• [WORK REQUEST]
Do any lines in the data below contain "para"? If so, copy every one of them.

• [INPUT RECORDS]
*** Block opens ***

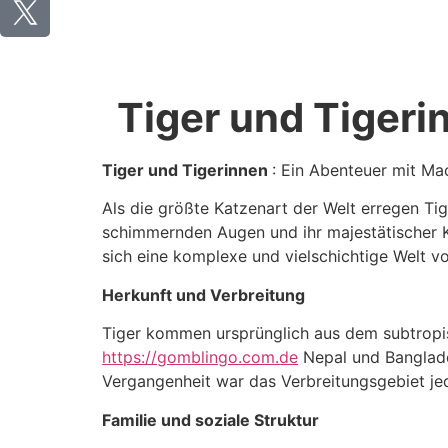
Tiger und Tigeri
Tiger und Tigerinnen
: Ein Abenteuer mit Ma
Als die größte Katzenart der Welt erregen Tig
schimmernden Augen und ihr majestätischer Kö
sich eine komplexe und vielschichtige Welt v
Herkunft und Verbreitung
Tiger kommen ursprünglich aus dem subtropis
https://gomblingo.com.de
Nepal und Banglades
Vergangenheit war das Verbreitungsgebiet jed
Familie und soziale Struktur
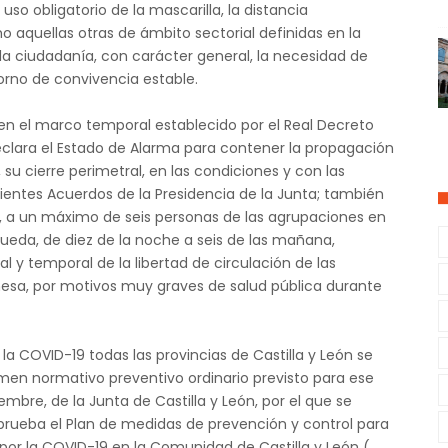
o obligatorio de la mascarilla, la distancia
o aquellas otras de ámbito sectorial definidas en la
a ciudadanía, con carácter general, la necesidad de
torno de convivencia estable.
en el marco temporal establecido por el Real Decreto
eclara el Estado de Alarma para contener la propagación
u cierre perimetral, en las condiciones y con las
ientes Acuerdos de la Presidencia de la Junta; también
l, a un máximo de seis personas de las agrupaciones en
queda, de diez de la noche a seis de las mañana,
l y temporal de la libertad de circulación de las
esa, por motivos muy graves de salud pública durante
r la COVID-19 todas las provincias de Castilla y León se
gimen normativo preventivo ordinario previsto para ese
mbre, de la Junta de Castilla y León, por el que se
 aprueba el Plan de medidas de prevención y control para
a por la COVID-19 en la Comunidad de Castilla y León (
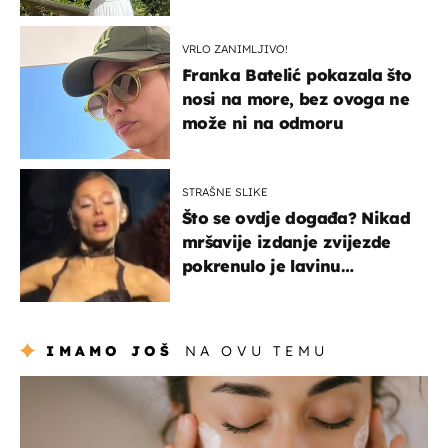
borila s opakom bolešću
VRLO ZANIMLJIVO!
Franka Batelić pokazala što
nosi na more, bez ovoga ne
može ni na odmoru
STRAŠNE SLIKE
Što se ovdje događa? Nikad
mršavije izdanje zvijezde
pokrenulo je lavinu
zabrinutih komentara
IMAMO JOŠ
NA OVU TEMU
moda & ljepota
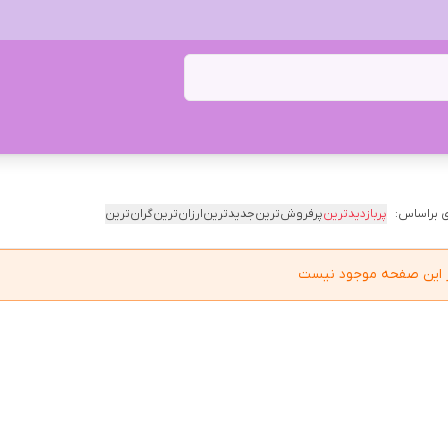
 براساس:
پربازدیدترین
پرفروش‌ترین
جدیدترین
ارزان‌ترین
گران‌ترین
در این صفحه موجود نیست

*** Block closes ***

• [RESULT FOR THIS TASK]
eclara el Estado de Alarma para contener la propagación
gimen normativo preventivo ordinario previsto para ese
 aprueba el Plan de medidas de prevención y control para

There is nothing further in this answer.